PROPIEDADES DEL MATRIMONIO
Las propiedades
del Matrimonio son la unidad: un sólo hombre con una sola mujer; y la
indisolubilidad: un sólo hombre y una sola mujer para siempre.
Dios instituyó el Matrimonio como una unión monógama: un sólo hombre con una sola mujer (Gen 1, 27-28). La humanidad se apartó pronto de aquel primitivo ideal. Cristo volvió a restaurar el Matrimonio en toda su pureza: “De manera que ya no son dos, sino una sola carne” (Mt 19, 6).

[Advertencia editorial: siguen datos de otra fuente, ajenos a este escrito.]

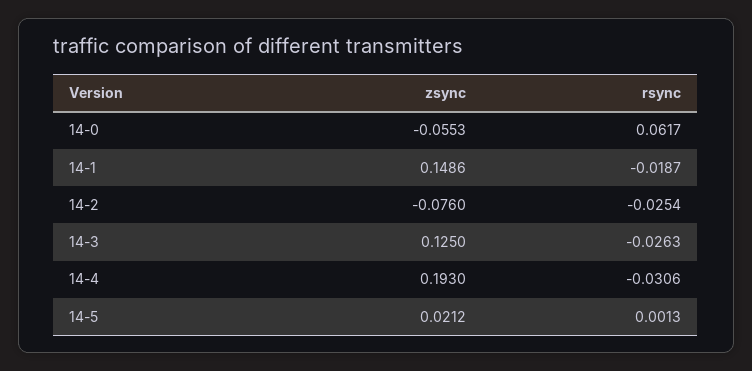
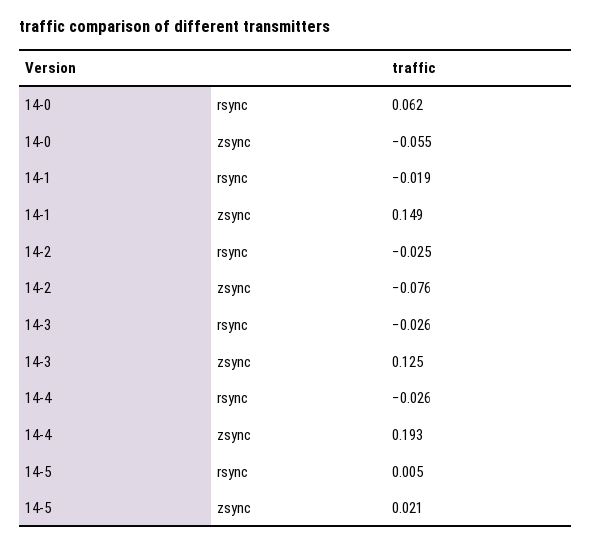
  {
    "zsync": {
      "14-0": -0.0553,
      "14-1": 0.1486,
      "14-2": -0.076,
      "14-3": 0.125,
      "14-4": 0.193,
      "14-5": 0.0212
    },
    "rsync": {
      "14-0": 0.0617,
      "14-1": -0.0187,
      "14-2": -0.0254,
      "14-3": -0.0263,
-     "14-4": -0.0306,
+     "14-4": -0.026,
-     "14-5": 0.0013
+     "14-5": 0.005
    }
  }

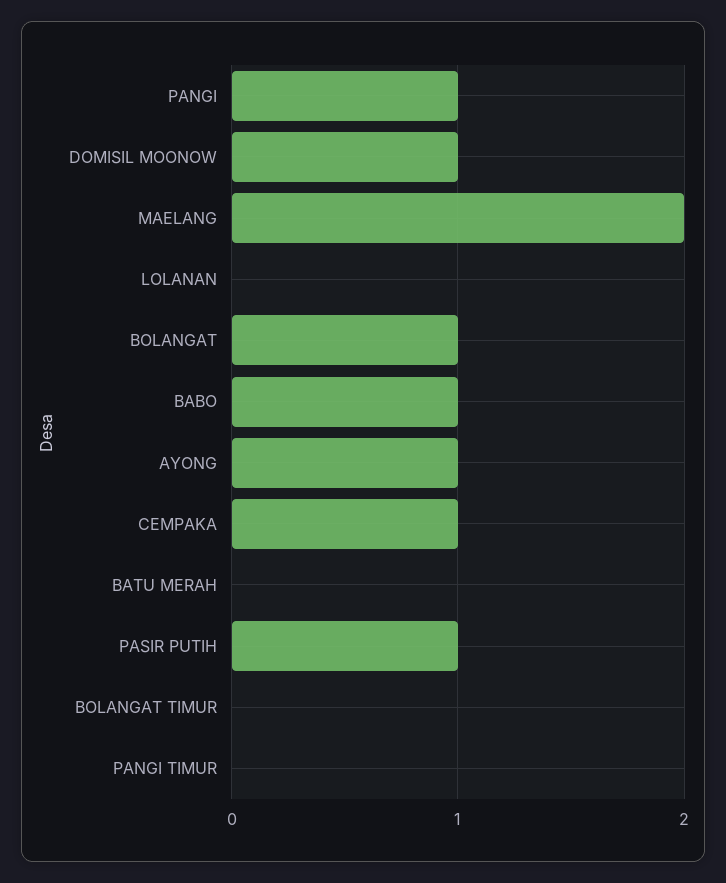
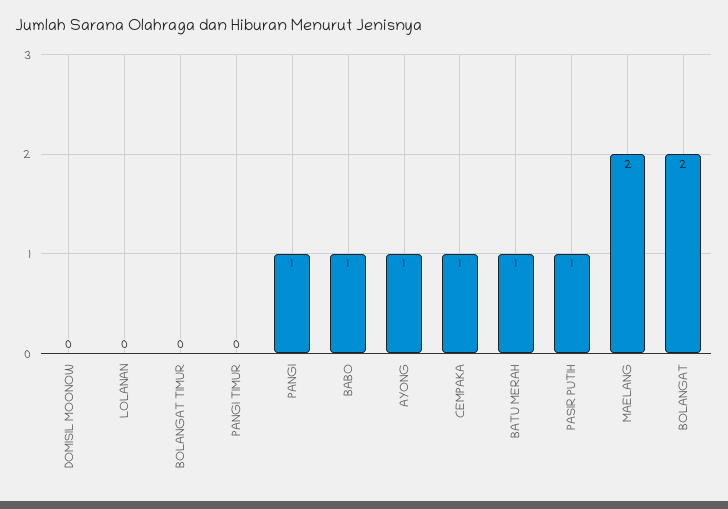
  {
    "PANGI": 1,
-   "DOMISIL MOONOW": 1,
+   "DOMISIL MOONOW": 0,
    "MAELANG": 2,
    "LOLANAN": 0,
-   "BOLANGAT": 1,
+   "BOLANGAT": 2,
    "BABO": 1,
    "AYONG": 1,
    "CEMPAKA": 1,
-   "BATU MERAH": 0,
+   "BATU MERAH": 1,
    "PASIR PUTIH": 1,
    "BOLANGAT TIMUR": 0,
    "PANGI TIMUR": 0
  }

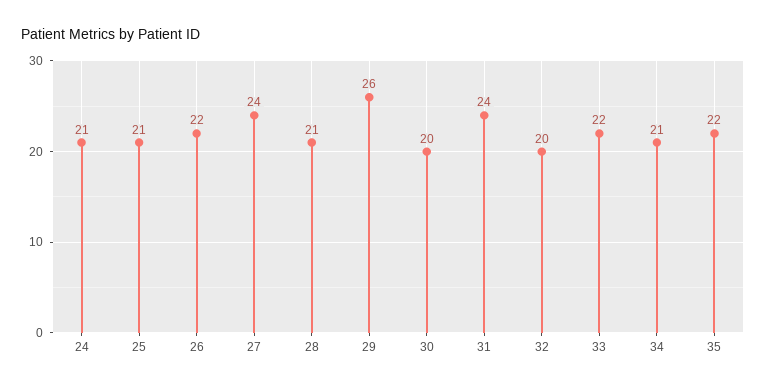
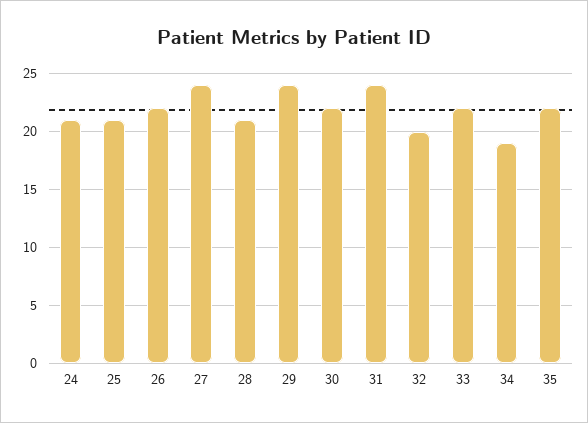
  {
    "24": 21,
    "25": 21,
    "26": 22,
    "27": 24,
    "28": 21,
-   "29": 26,
+   "29": 24,
-   "30": 20,
+   "30": 22,
    "31": 24,
    "32": 20,
    "33": 22,
-   "34": 21,
+   "34": 19,
    "35": 22
  }

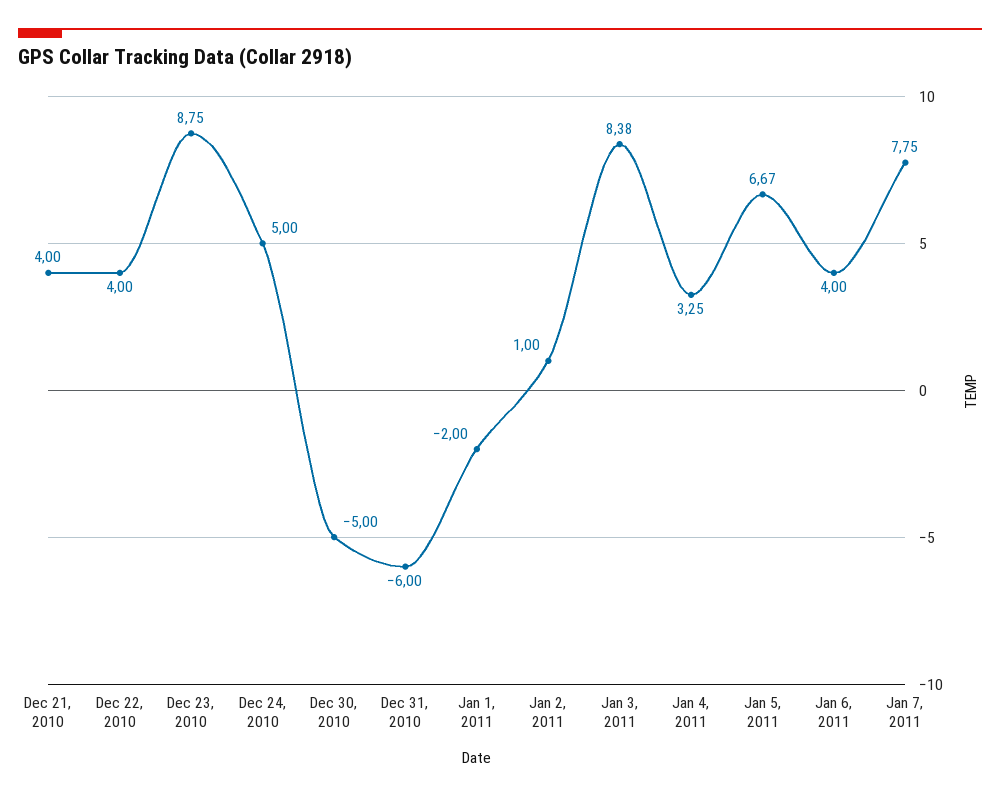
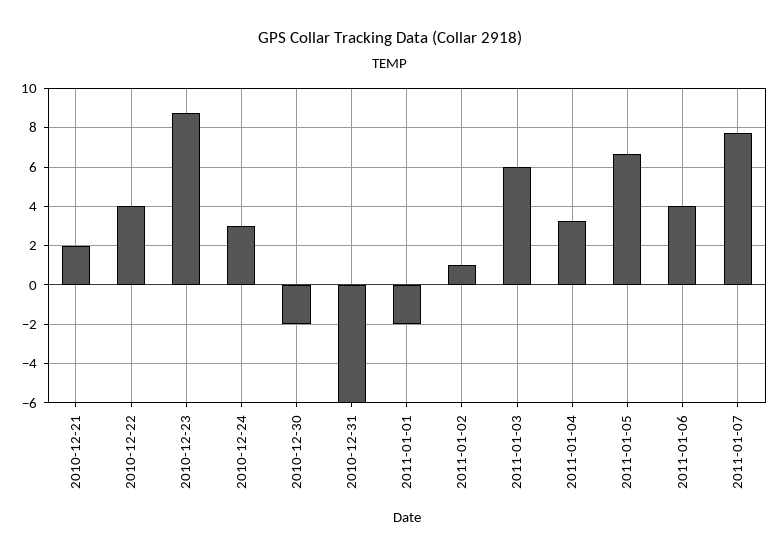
  {
-   "Dec 21, 2010": 4,
+   "Dec 21, 2010": 2,
    "Dec 22, 2010": 4,
    "Dec 23, 2010": 8.75,
-   "Dec 24, 2010": 5,
+   "Dec 24, 2010": 3,
-   "Dec 30, 2010": -5,
+   "Dec 30, 2010": -2,
    "Dec 31, 2010": -6,
    "Jan 1, 2011": -2,
    "Jan 2, 2011": 1,
-   "Jan 3, 2011": 8.38,
+   "Jan 3, 2011": 6,
    "Jan 4, 2011": 3.25,
    "Jan 5, 2011": 6.67,
    "Jan 6, 2011": 4,
    "Jan 7, 2011": 7.75
  }

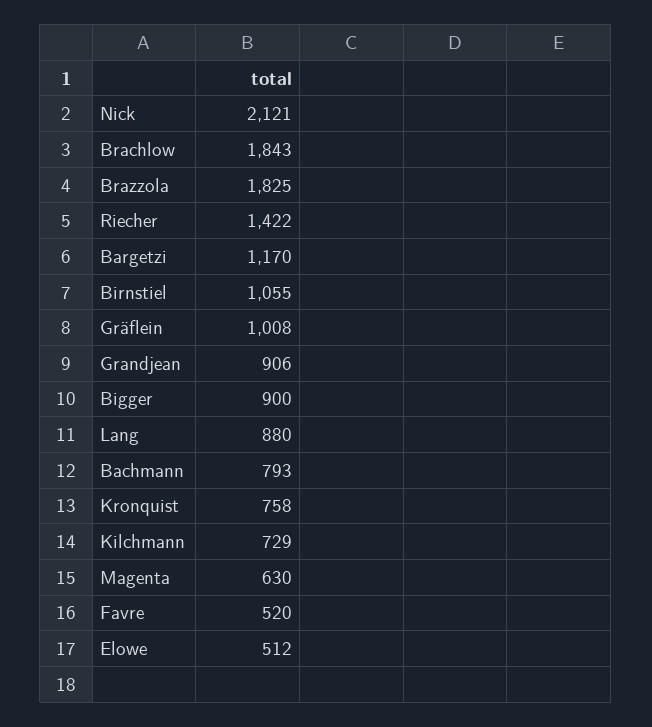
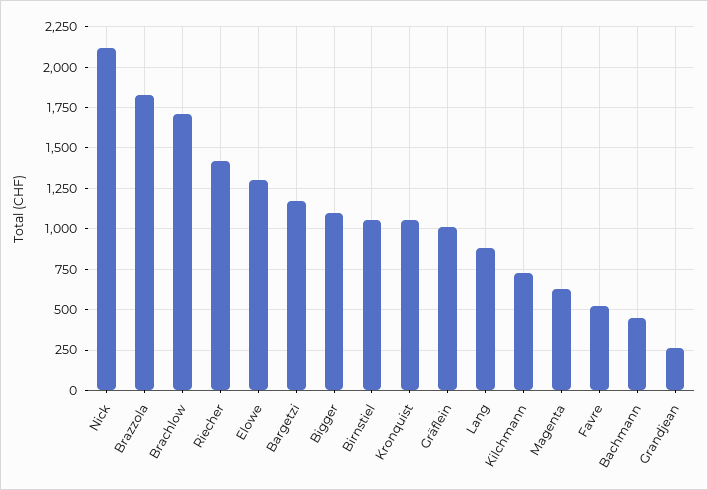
  {
    "Nick": 2121,
-   "Brachlow": 1843,
+   "Brachlow": 1700,
    "Brazzola": 1825,
    "Riecher": 1422,
    "Bargetzi": 1170,
    "Birnstiel": 1055,
    "Gräflein": 1008,
-   "Grandjean": 906,
+   "Grandjean": 250,
-   "Bigger": 900,
+   "Bigger": 1100,
    "Lang": 880,
-   "Bachmann": 793,
+   "Bachmann": 450,
-   "Kronquist": 758,
+   "Kronquist": 1050,
    "Kilchmann": 729,
    "Magenta": 630,
    "Favre": 520,
-   "Elowe": 512
+   "Elowe": 1300
  }

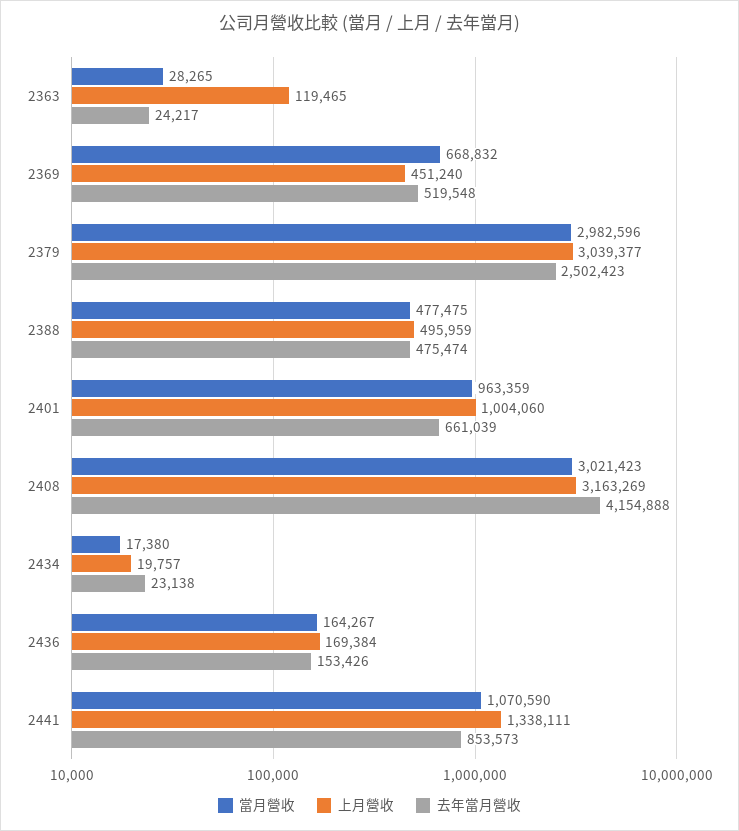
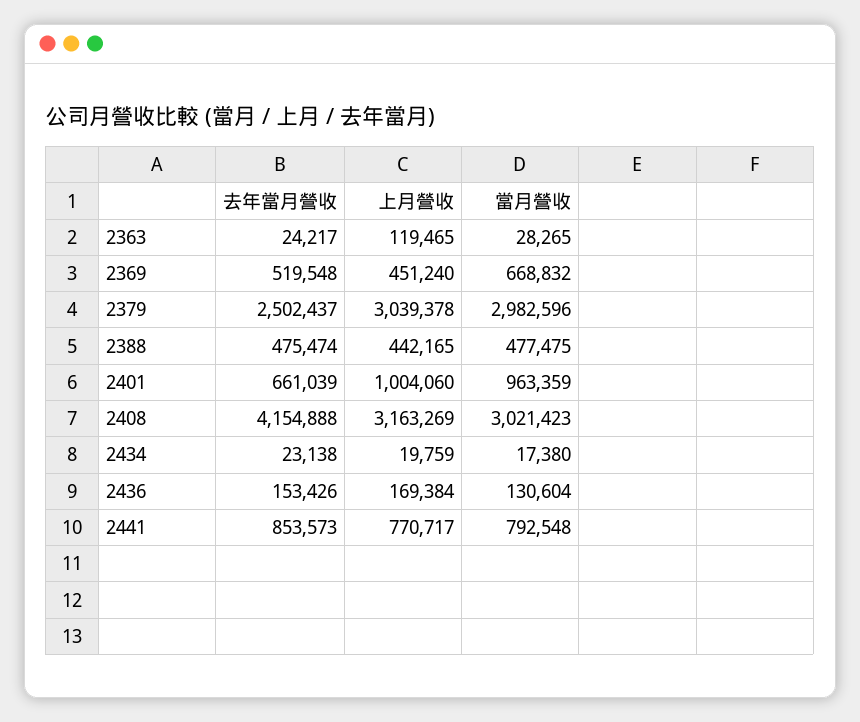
  {
    "當月營收": {
      "2363": 28265,
      "2369": 668832,
      "2379": 2982596,
      "2388": 477475,
      "2401": 963359,
      "2408": 3021423,
      "2434": 17380,
-     "2436": 164267,
+     "2436": 130604,
-     "2441": 1070590
+     "2441": 792548
    },
    "上月營收": {
      "2363": 119465,
      "2369": 451240,
-     "2379": 3039377,
+     "2379": 3039378,
-     "2388": 495959,
+     "2388": 442165,
      "2401": 1004060,
      "2408": 3163269,
-     "2434": 19757,
+     "2434": 19759,
      "2436": 169384,
-     "2441": 1338111
+     "2441": 770717
    },
    "去年當月營收": {
      "2363": 24217,
      "2369": 519548,
-     "2379": 2502423,
+     "2379": 2502437,
      "2388": 475474,
      "2401": 661039,
      "2408": 4154888,
      "2434": 23138,
      "2436": 153426,
      "2441": 853573
    }
  }

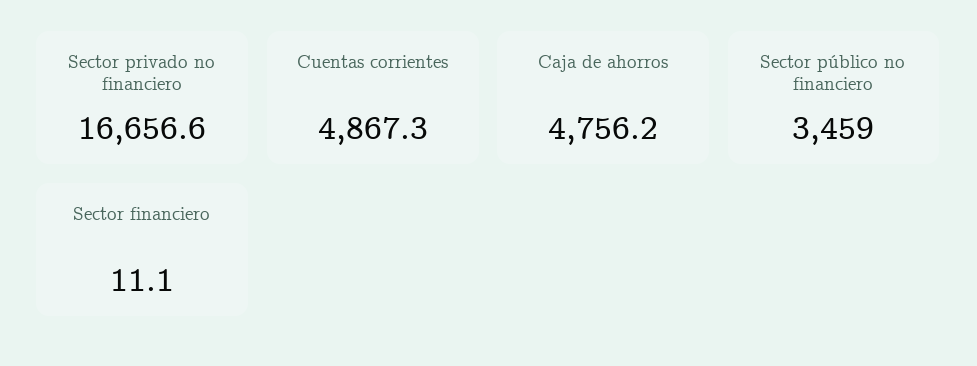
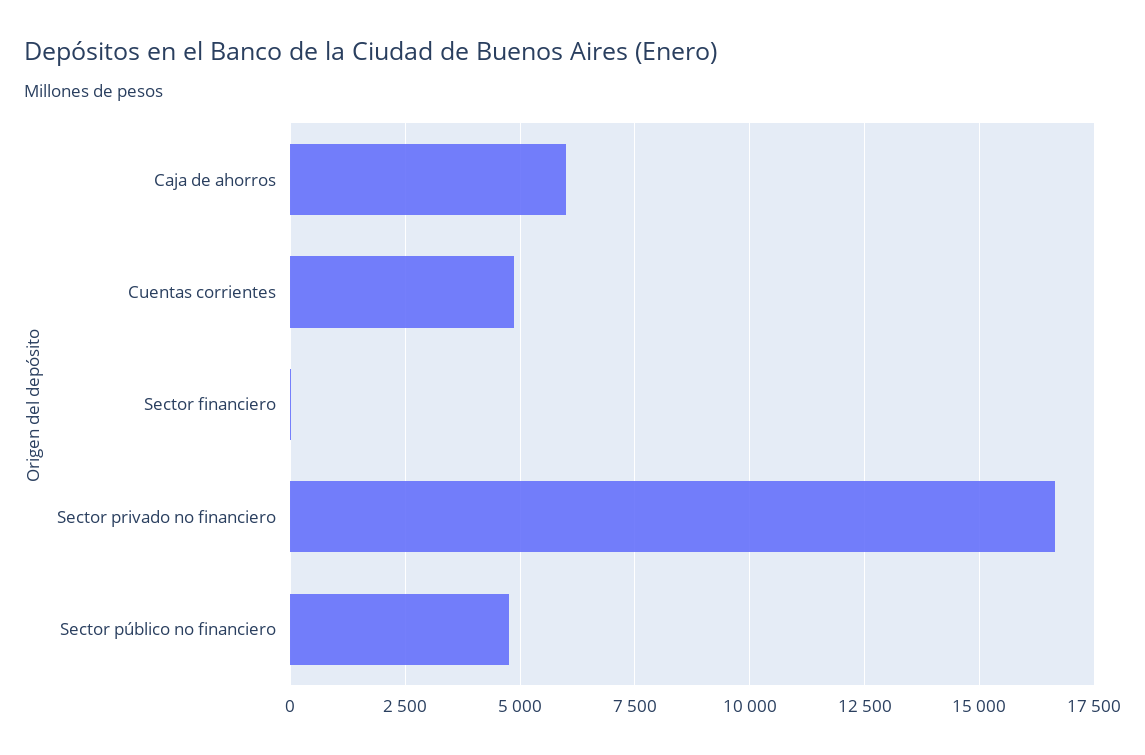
  {
    "Sector privado no financiero": 16656.6,
    "Cuentas corrientes": 4867.3,
-   "Caja de ahorros": 4756.2,
+   "Caja de ahorros": 6000,
-   "Sector público no financiero": 3459,
+   "Sector público no financiero": 4750,
    "Sector financiero": 11.1
  }

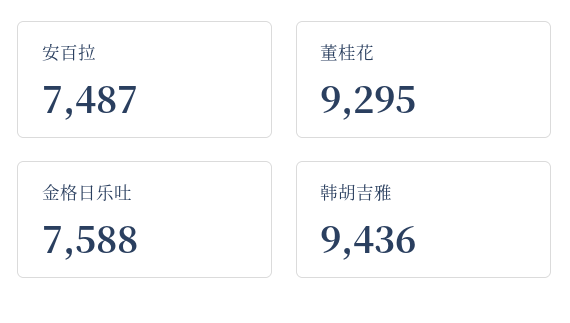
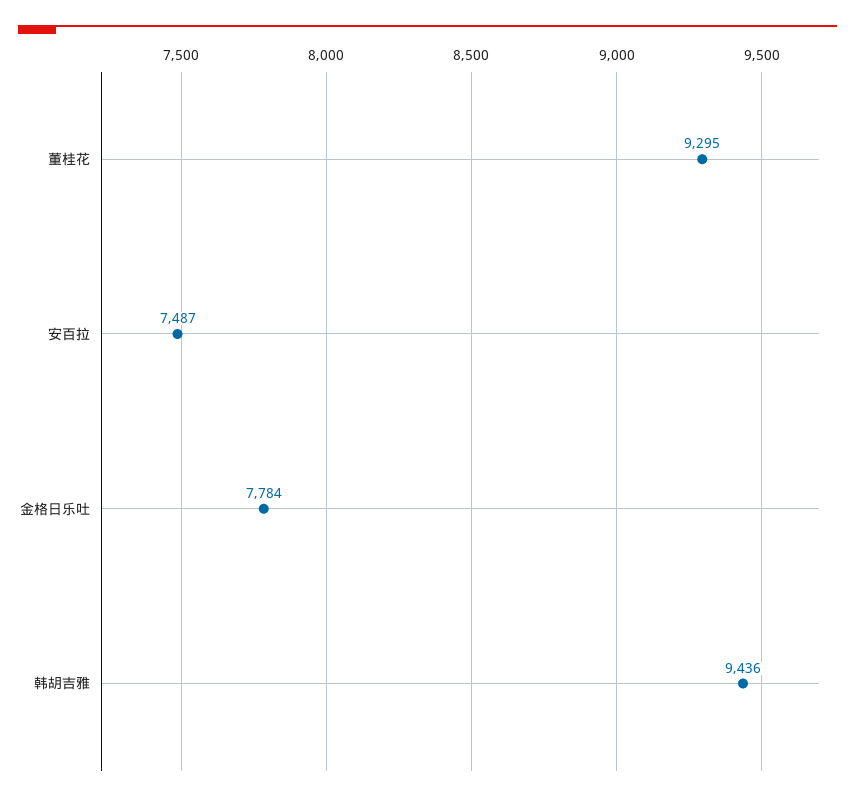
  {
    "安百拉": 7487,
    "董桂花": 9295,
-   "金格日乐吐": 7588,
+   "金格日乐吐": 7784,
    "韩胡吉雅": 9436
  }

Todo Matrimonio, incluso el de dos personas no bautizadas, es indisoluble. No se puede disolver por decisión de uno, ni aun de los dos con-trayentes, ni por ley civil ninguna. “Lo que Dios ha unido, que no lo separe el hombre” (Mt 19, 3-6).
Después de la muerte de uno de los contrayentes le es lícito al que ha quedado viudo contraer nuevo Matrimonio (Rom 7, 12; I Tim 5, 14).
Cuando la Sede
Apostólica declara nulo un Matrimonio no disuelve el vínculo matrimonial, no
divorcia. Declara que ese Matrimonio es nulo, porque en realidad no ha habido
tal Matrimonio por falta de consentimiento matrimonial u otra causa que hace
inválido el Matrimonio.
En casos difíciles y graves de convivencia, la Iglesia concede, como excepción, la llamada “separación en cuanto al lecho y la mesa”, para que los cónyuges reflexionen y se decidan a quitar los impedimentos de su mala convivencia. Esto no es disolver el vínculo conyugal (divorciar), sino ofrecer a los esposos la oportunidad de rehacer su Matrimonio. La Iglesia exhorta siempre a restablecer la vida conyugal.
5.
ELEMENTO MATERIAL Y FÓRMULA RITUAL DEL MATRIMONIO
El elemento
material remoto del sacramento del Matrimonio son los cuerpos de los
contrayentes, en cuanto aptos para la generación de los hijos.
El elemento
material próxima es la mutua entrega de los cuerpos manifestada por las
palabras en la celebración litúrgica del Matrimonio.
La fórmula ritual es la mutua aceptación de los cuerpos que se dan los contrayentes manifestada por las palabras en la celebración litúrgica del Matrimonio.
“El legítimo contrato es, a la vez, la materia y la forma del sacramento del Matrimonio, a saber: la mutua y legítima entrega de los cuerpos con las palabras y signos que expresan el sentido interior del ánimo, constituye la materia, y la mutua y legítima aceptación de los cuerpos constituye la forma” (Benedicto XIV).
6.
MINISTRO Y SUJETO DEL MATRIMONIO
Los ministros del sacramento del Matrimonio son los mismos contrayentes (los novios). Cada uno de ellos administra el sacramento al otro, al aceptar su ofrecimiento.
El sacerdote que, como representante de la Iglesia, santifica el consentimiento mutuo de los contrayentes y bendice el Matrimonio, es sólo testigo del contrato matrimonial.